With ADHD, it is imperative that he does have choices as much as possible.  If he gets to the end of his homework capacity. Do you need to take 10 minutes, or can you take a second to calm yourself and get through it?  He makes the choice.  It gives him a greater sense of control when he has tools and he can make decisions to manage his own behavior. 

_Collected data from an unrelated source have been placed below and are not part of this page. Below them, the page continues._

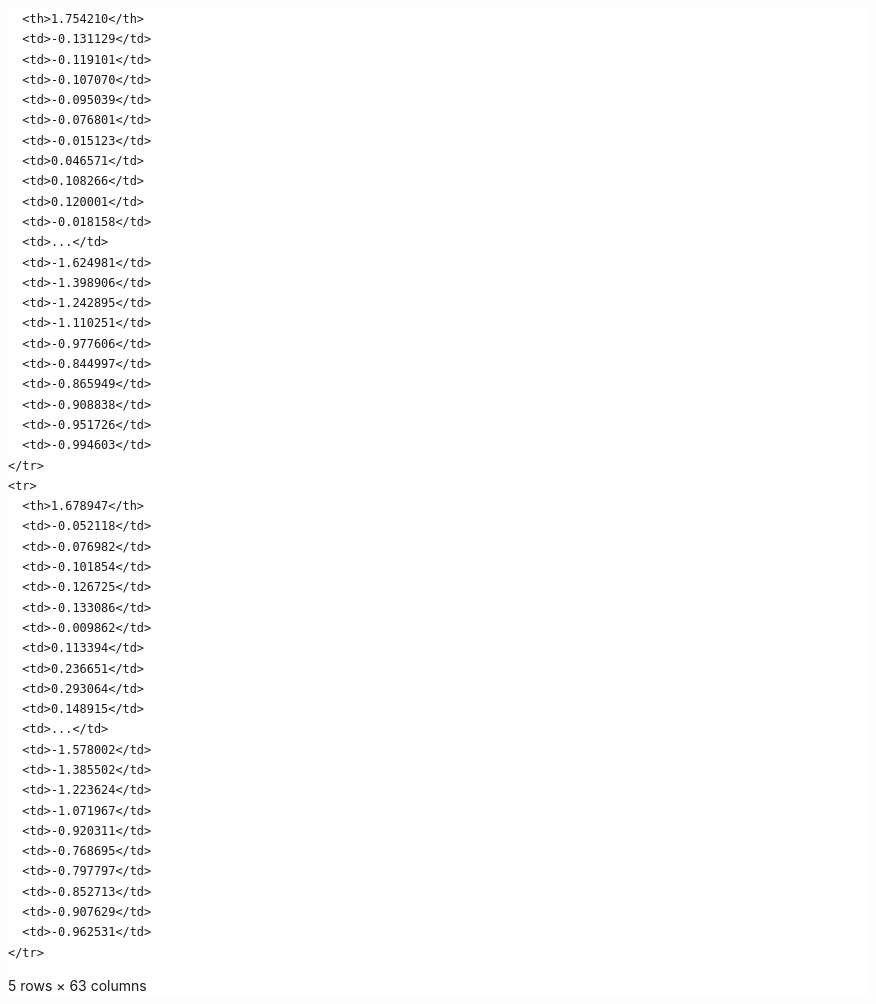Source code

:       <th>1.754210</th>
      <td>-0.131129</td>
      <td>-0.119101</td>
      <td>-0.107070</td>
      <td>-0.095039</td>
      <td>-0.076801</td>
      <td>-0.015123</td>
      <td>0.046571</td>
      <td>0.108266</td>
      <td>0.120001</td>
      <td>-0.018158</td>
      <td>...</td>
      <td>-1.624981</td>
      <td>-1.398906</td>
      <td>-1.242895</td>
      <td>-1.110251</td>
      <td>-0.977606</td>
      <td>-0.844997</td>
      <td>-0.865949</td>
      <td>-0.908838</td>
      <td>-0.951726</td>
      <td>-0.994603</td>
    </tr>
    <tr>
      <th>1.678947</th>
      <td>-0.052118</td>
      <td>-0.076982</td>
      <td>-0.101854</td>
      <td>-0.126725</td>
      <td>-0.133086</td>
      <td>-0.009862</td>
      <td>0.113394</td>
      <td>0.236651</td>
      <td>0.293064</td>
      <td>0.148915</td>
      <td>...</td>
      <td>-1.578002</td>
      <td>-1.385502</td>
      <td>-1.223624</td>
      <td>-1.071967</td>
      <td>-0.920311</td>
      <td>-0.768695</td>
      <td>-0.797797</td>
      <td>-0.852713</td>
      <td>-0.907629</td>
      <td>-0.962531</td>
    </tr>
  </tbody>
</table>
<p>5 rows × 63 columns</p>
</div>
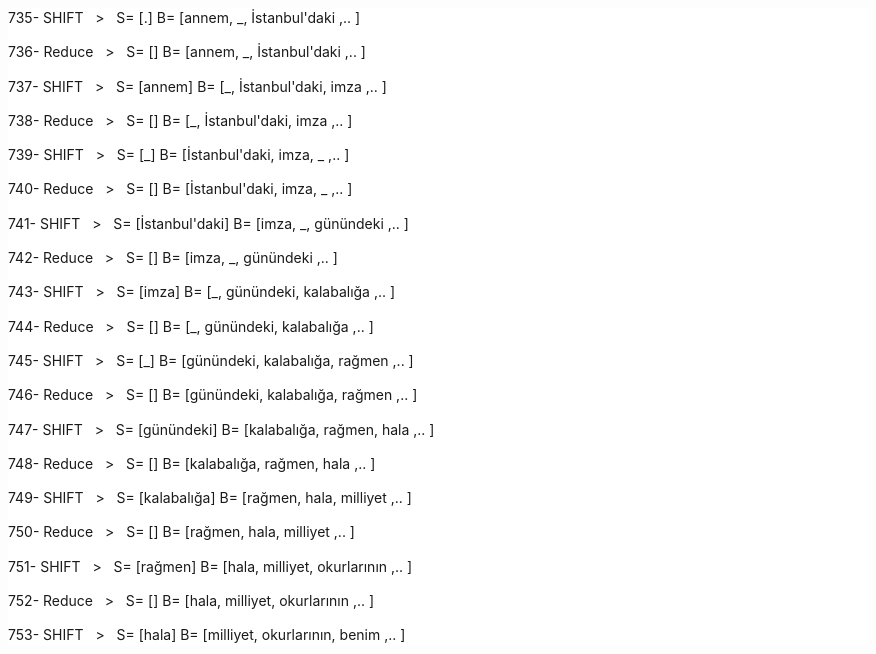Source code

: 
735- SHIFT&nbsp;&nbsp;&nbsp;>&nbsp;&nbsp;&nbsp;S= [.]   B= [annem, _, İstanbul'daki ,.. ]



736- Reduce&nbsp;&nbsp;&nbsp;>&nbsp;&nbsp;&nbsp;S= []   B= [annem, _, İstanbul'daki ,.. ]



737- SHIFT&nbsp;&nbsp;&nbsp;>&nbsp;&nbsp;&nbsp;S= [annem]   B= [_, İstanbul'daki, imza ,.. ]



738- Reduce&nbsp;&nbsp;&nbsp;>&nbsp;&nbsp;&nbsp;S= []   B= [_, İstanbul'daki, imza ,.. ]



739- SHIFT&nbsp;&nbsp;&nbsp;>&nbsp;&nbsp;&nbsp;S= [_]   B= [İstanbul'daki, imza, _ ,.. ]



740- Reduce&nbsp;&nbsp;&nbsp;>&nbsp;&nbsp;&nbsp;S= []   B= [İstanbul'daki, imza, _ ,.. ]



741- SHIFT&nbsp;&nbsp;&nbsp;>&nbsp;&nbsp;&nbsp;S= [İstanbul'daki]   B= [imza, _, günündeki ,.. ]



742- Reduce&nbsp;&nbsp;&nbsp;>&nbsp;&nbsp;&nbsp;S= []   B= [imza, _, günündeki ,.. ]



743- SHIFT&nbsp;&nbsp;&nbsp;>&nbsp;&nbsp;&nbsp;S= [imza]   B= [_, günündeki, kalabalığa ,.. ]



744- Reduce&nbsp;&nbsp;&nbsp;>&nbsp;&nbsp;&nbsp;S= []   B= [_, günündeki, kalabalığa ,.. ]



745- SHIFT&nbsp;&nbsp;&nbsp;>&nbsp;&nbsp;&nbsp;S= [_]   B= [günündeki, kalabalığa, rağmen ,.. ]



746- Reduce&nbsp;&nbsp;&nbsp;>&nbsp;&nbsp;&nbsp;S= []   B= [günündeki, kalabalığa, rağmen ,.. ]



747- SHIFT&nbsp;&nbsp;&nbsp;>&nbsp;&nbsp;&nbsp;S= [günündeki]   B= [kalabalığa, rağmen, hala ,.. ]



748- Reduce&nbsp;&nbsp;&nbsp;>&nbsp;&nbsp;&nbsp;S= []   B= [kalabalığa, rağmen, hala ,.. ]



749- SHIFT&nbsp;&nbsp;&nbsp;>&nbsp;&nbsp;&nbsp;S= [kalabalığa]   B= [rağmen, hala, milliyet ,.. ]



750- Reduce&nbsp;&nbsp;&nbsp;>&nbsp;&nbsp;&nbsp;S= []   B= [rağmen, hala, milliyet ,.. ]



751- SHIFT&nbsp;&nbsp;&nbsp;>&nbsp;&nbsp;&nbsp;S= [rağmen]   B= [hala, milliyet, okurlarının ,.. ]



752- Reduce&nbsp;&nbsp;&nbsp;>&nbsp;&nbsp;&nbsp;S= []   B= [hala, milliyet, okurlarının ,.. ]



753- SHIFT&nbsp;&nbsp;&nbsp;>&nbsp;&nbsp;&nbsp;S= [hala]   B= [milliyet, okurlarının, benim ,.. ]


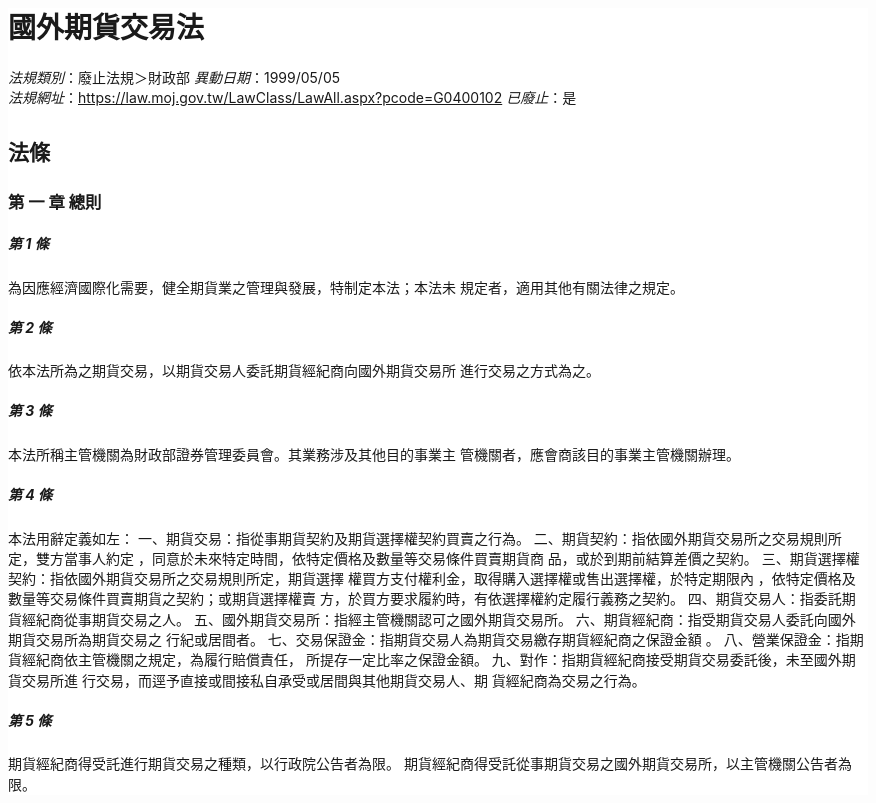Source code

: # 國外期貨交易法

*法規類別*：廢止法規＞財政部
*異動日期*：1999/05/05  
*法規網址*：https://law.moj.gov.tw/LawClass/LawAll.aspx?pcode=G0400102
*已廢止*：是


## 法條
### 第 一 章 總則

##### 第 1 條
為因應經濟國際化需要，健全期貨業之管理與發展，特制定本法；本法未
規定者，適用其他有關法律之規定。　　　　　　　　　　

##### 第 2 條
依本法所為之期貨交易，以期貨交易人委託期貨經紀商向國外期貨交易所
進行交易之方式為之。　　　　　　　　　　　　　　　　

##### 第 3 條
本法所稱主管機關為財政部證券管理委員會。其業務涉及其他目的事業主
管機關者，應會商該目的事業主管機關辦理。　　　　　　

##### 第 4 條
本法用辭定義如左：
一、期貨交易：指從事期貨契約及期貨選擇權契約買賣之行為。
二、期貨契約：指依國外期貨交易所之交易規則所定，雙方當事人約定
    ，同意於未來特定時間，依特定價格及數量等交易條件買賣期貨商
    品，或於到期前結算差價之契約。
三、期貨選擇權契約：指依國外期貨交易所之交易規則所定，期貨選擇
    權買方支付權利金，取得購入選擇權或售出選擇權，於特定期限內
    ，依特定價格及數量等交易條件買賣期貨之契約；或期貨選擇權賣
    方，於買方要求履約時，有依選擇權約定履行義務之契約。
四、期貨交易人：指委託期貨經紀商從事期貨交易之人。
五、國外期貨交易所：指經主管機關認可之國外期貨交易所。
六、期貨經紀商：指受期貨交易人委託向國外期貨交易所為期貨交易之
    行紀或居間者。
七、交易保證金：指期貨交易人為期貨交易繳存期貨經紀商之保證金額
    。
八、營業保證金：指期貨經紀商依主管機關之規定，為履行賠償責任，
    所提存一定比率之保證金額。
九、對作：指期貨經紀商接受期貨交易委託後，未至國外期貨交易所進
    行交易，而逕予直接或間接私自承受或居間與其他期貨交易人、期
    貨經紀商為交易之行為。


##### 第 5 條
期貨經紀商得受託進行期貨交易之種類，以行政院公告者為限。
期貨經紀商得受託從事期貨交易之國外期貨交易所，以主管機關公告者為
限。　　　　　　　　　　　　　　　　　　　　　　　　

It is also really important to catch him doing things right and praise him as much as possible, and try to ignore negative behaviors when possible.  Avoid power struggles.  And try using positive reinforcement rather than punitive consequences.  So, Not - if you don't finish your homework, no tv for you tonight.  Instead, For every day that you finish your homework, you earn the privilege of playing a game with mom/dad (watching tv, using the computer, playing a video game, etc...),  always is more motivating and affirming that way.  Often kids with ADHD get a lot of negative feedback, and it can make them feel like they don't want to even try.  Very important to avoid that.  The more empowered he feels and the more he likes himself and is proud of himself, the better he will do.

caro100
by on Dec. 10, 2012 at 2:14 PM

Good luck with the homework wars..  Lots and lots of physical activity.  Not so much computer and gaming consoles, unless it is wii and its a physical game.  My son was a nonresponder to medicine.  Basically you have to be very hands on.  My son still finds it hard to focus on not fun things, but amazingly can focus for hours on video games, hmmmm!!!

nikkita311
by on Dec. 11, 2012 at 1:11 PM
My sons medicine wears off at three so if he needs back up Med we have one but he usually stays calm if he is watching TV and playing the wii or PSP handheld game system,he doesn't have much of a structured routine due to certain family members but I try.my son adhd.white noise helps too,static on TV or radio.
jstone76
by on Dec. 14, 2012 at 3:59 PM

Thanks so much for all of the advice. I'm starting to use some of the tips already. I realized that I mainly need to change myself to be more laid back and try to look at each situation differently.